Berbicara masalah Sumpah Pemuda, telah terjadi sejak jaman kerajaan Majapahit yang dilakukan oleh Mahapatih Gajah Mada, dikenal Sumpah Amukti Palapa. Yang melahirkan semangat “Bhineka Tumggal Ika, Tanhana Dharma Mangrua”.

Kemudian menyusul tanggal 28 Oktober 1928 terjadi Sumpah Pemuda. Menyaksikan kenyataan itu, lanjut Chrisman Hadi, bangsa ini tidak serendah itu dan dia meminjam istilah Bung Karno, bangsa ini bukan “bangsa tempe”.

Generasi Milenial
Dua pembicara lainnya Seno Bagaskoro dan Agnes Santoso , lebih banyak berbicara peran pemuda saat ini.

Menurut Seno Bagaskoro, Ketua Aliansi Pelajar Surabaya misalnya, saat ini generasi muda terjadi kegamangan apakah Pancasila, Sumpah Pemuda dan seterusnya itu masih bisa menjadi tuntunan ideologi atau perilaku bagi generasi muda untuk masa 5 sampai 10 tahun mendatang ?
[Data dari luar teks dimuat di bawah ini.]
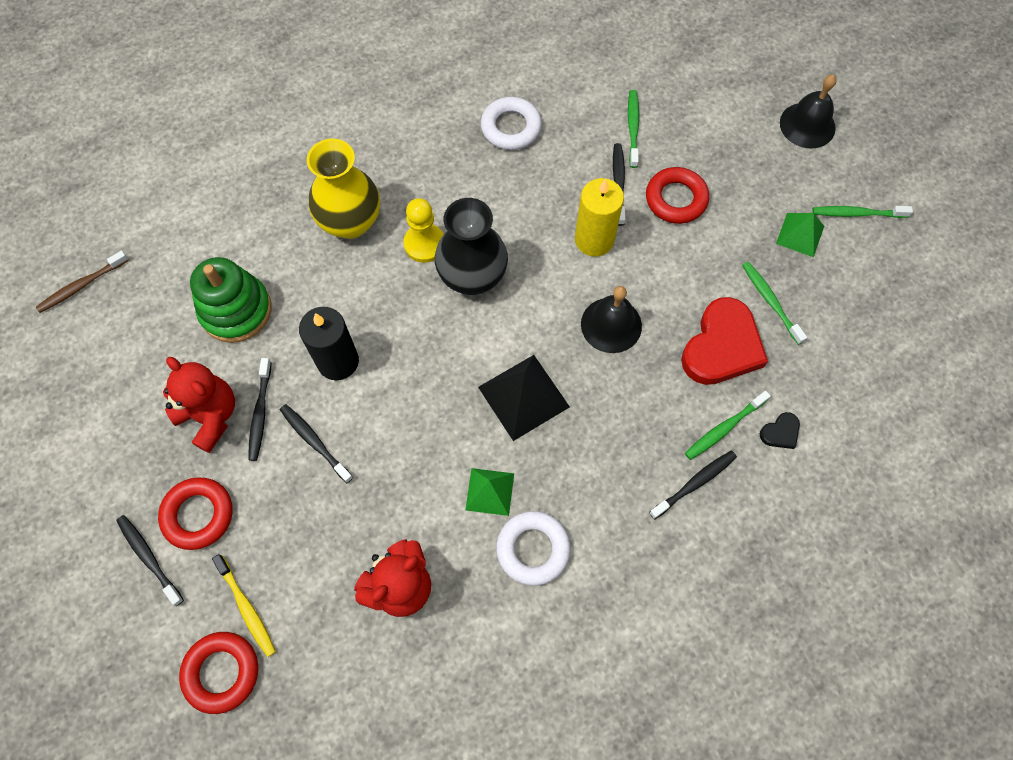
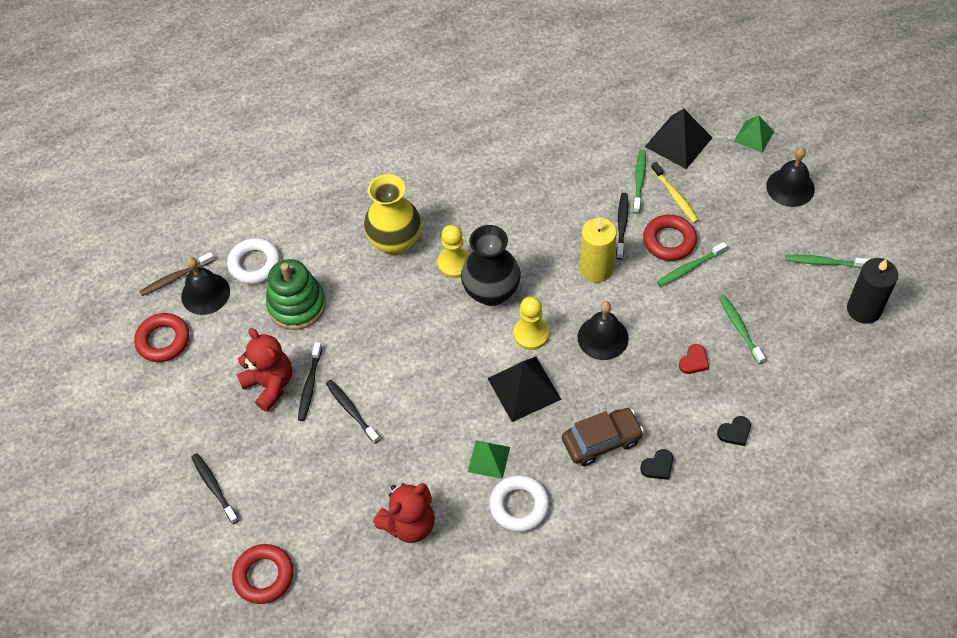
camera: 10 degrees right, 10 degrees down
(120, 303) = (205, 293): none -> black bell
(198, 515) = (255, 458): red ring -> red ring (163, 340)
(246, 608) = (287, 530): yellow toothbrush -> yellow toothbrush (675, 196)
(338, 361) = (375, 350): black candle -> black candle (864, 309)
(511, 128) = (536, 175): white ring -> white ring (254, 264)
(525, 327) = (531, 334): none -> yellow pawn
(623, 456) = (601, 441): none -> brown car
(673, 78) = (678, 142): none -> black pyramid
(694, 483) = (658, 466): black toothbrush -> black heart
(722, 346) = (694, 361): red heart -> red heart, size x0.43
(724, 428) = (688, 425): green toothbrush -> green toothbrush (689, 268)
(800, 234) = (772, 276): green pyramid -> green pyramid (754, 136)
Menurutnya, Pancasila, semangat Sumpah Pemuda dan lainnya itu masih sangat aktual untuk generasi muda saat ini. Tetapi pengertrapannya, tidak terbatas pada buku dan bentuk tulisan, tetapi harus diwujudkan dalam bentuk perilaku dengan gaya dan metode generasi saat ini.

“Saat ini, saya pun kawatir apabila bentuk Pancasila, semangat Sumpah Pemuda tidak lagi menjadi pilihan perilaku generasi muda, bisa jadi generasi saat ini kemudian hari bisa kehilangan rasa ke Indonesiannya.

Agnes Santoso, karena profesinya, membuat membuat setiap harinya berinteraksi dengan berbagai tokoh membenarkan, bahwa generasi milenial saat ini, lagi berjuang untuk menentukan masa depannya dalam kurun waktu 5, 10 hingga 20 tahun mendatang.

Karena mereka menyaksikan kenyataan, betapa luar biasanya generasi yang menentukan kebijakan, saat ini dinilai belum bisa menjadi mewadahi kepentingan generasi milenial hingga 20 tahun mendatang.

“Dengan kesadaran luar biasa, generasi milenial saat ini ingin melakukan perubahan, terbukti banyak anak muda terjun menjadi politisi. Tetapi kehadirannya apakah lantas ujug ujug bisa melakukan perubahan dari dalam lingkaran itu ? Jawabnya Kita rasakan sendiri saat ini,” tegas Agnes Santoso.